Gameplay of The Earth Dies Screaming

The Earth Dies Screaming is a 1983 space shooter developed by Sirius Software and published by Fox Video Games based on the 1964 movie The Earth Dies Screaming, which was produced by 20th Century Fox. Gameplay involves shooting at incoming enemy spaceships before they attack the player's shapeship or the Earth itself. The game was released under the name Final Orbit for the VIC-20 and Atari 8-bit computers.

== Gameplay ==

The Earth Dies Screaming is a first-person space shooter where the player attacks incoming enemy spaceships. Players move a targeting reticle around the screen, trying to destroy incoming ships before they fire missiles at the player's ship. While shooting, the bottom of the screen shows a rotating Earth which gives "a pretty good illusion of 3-D motion". Enemy ships can also directly target the Earth.

Gameplay was compared to a first-person version of Missile Command.

== Development and release ==

The Earth Dies Screaming is loosely based on the 1964 film of the same name, which was released by 20th Century Fox. The studio partnered with Sirius Software to release games under its Fox Video Games imprint. The game was considered as having "absolutely nothing to do with the plot of the film", and was described as part of a trend for 20th Century Fox to recover investment from "underperforming films".

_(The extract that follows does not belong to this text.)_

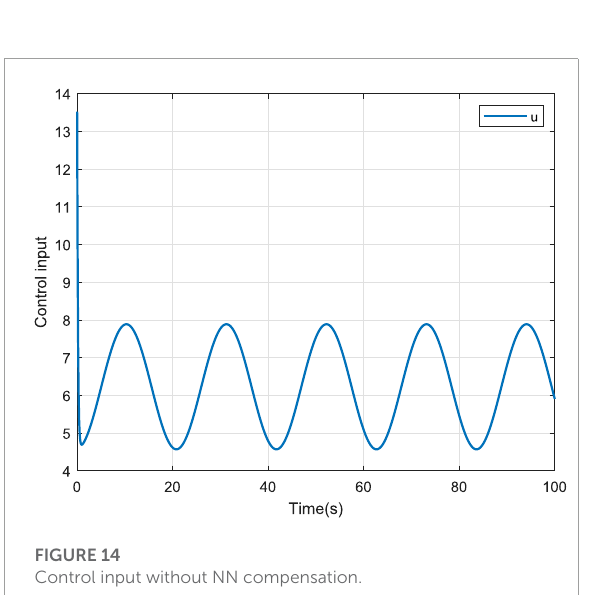
FIGURE 13 Tracking error with NN compensation.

The game was released on the Atari 2600, Atari 8-bit computers, and the VIC-20 in 1983. The game was renamed Final Orbit and published by Sirius Software for its release on the VIC-20 and Atari 8-bit Computers.

== Reception ==

VideoGameCritic.com praised the graphics but found the game confusing. The game's graphics were considered a "visual upgrade" from the 1977 game Star Ship. GameSpot called the game a "slow and tedious experience", preferring the similarly themed games of Star Raiders and Starmaster.

Multiple reviews commented on the uniqueness of the game's name, but the Fort Worth Star-Telegram described the name as a "turn-off".